Hafıza-ı beşer nisyan ile malül derler.CHP'liler 1978'de bir kanun değişikliğiyle MSP'nin kapatılmasını önlediklerini unutmuşlar.
Deniz Baykal dönemin Enerji Bakanıydı. Ali Topuz, önder Sav CHP'nin ağır toplarıydı.
Kemal Anadol etkili değildi partide, onu geçelim.
Ama o kanun değişikliğine onay verdiği açık. Unutmuşlar işte.
Cahit Kayra'nın anılarını okuyordum.. CHP Genel Yönetim Kurulu üyesiydi.. MSP'nin kapatılması olayını tartıştıklarını anlatıyordu. Not almıştım.
Derken Zaman'da çıkan bir haberde konu yer aldı.
CHP'nin ön ayak olmasıyla MSP'nin kapatılması önlenmişti.
Siyasi Partiler Kanunu'nunda yapılan değişikliğe göre kapatmaya ilişkin suç isnatları kesinleşmiş mahkeme kararlarına dayanacaktı. Dayanışmaya bakar mısınız?
Adalet Partisi ve MHP de destek vermişti. Gelin görün ki Baykal da unutmuş.
Balık hafızası diyeceğim ama..
O da yalan çıktı.
***
Olay şuydu..
Dönemin Yargıtay Başsavcısı MSP'ye ihtarda bulunmuştu.

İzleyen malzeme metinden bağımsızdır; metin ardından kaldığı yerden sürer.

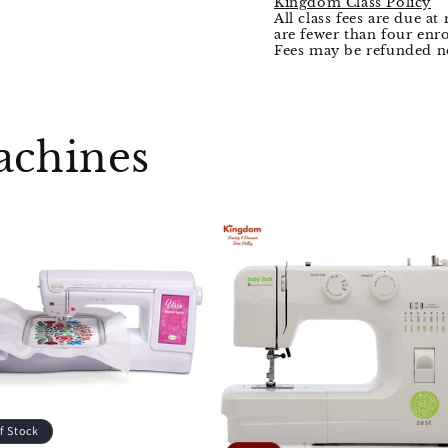
Kingdom Class Policy
All class fees are due at 
are fewer than four enro
Fees may be refunded no
achines
f Stock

İhtar gerekçesi MSP Lideri Erbakan'ın 1977'de Urfa'da yaptığı konuşmaydı.
Eğer MSP, kendi liderini ihraç etmezse duman olacaktı.
Yani kapatılacaktı. Durum tuhaftı.
Bir ay sonra Ecevit, Başbakan oldu.
MSP'nin durumunu parti yönetiminde gündeme getirdi. Saatlerce tartıştılar. Ecevit son noktayı koydu:
“MSP kapatılırsa bunun politik yükü üzerimizde kalır.”
CHP, “Erbakan ve MSP'nin savunulması” kararı aldı.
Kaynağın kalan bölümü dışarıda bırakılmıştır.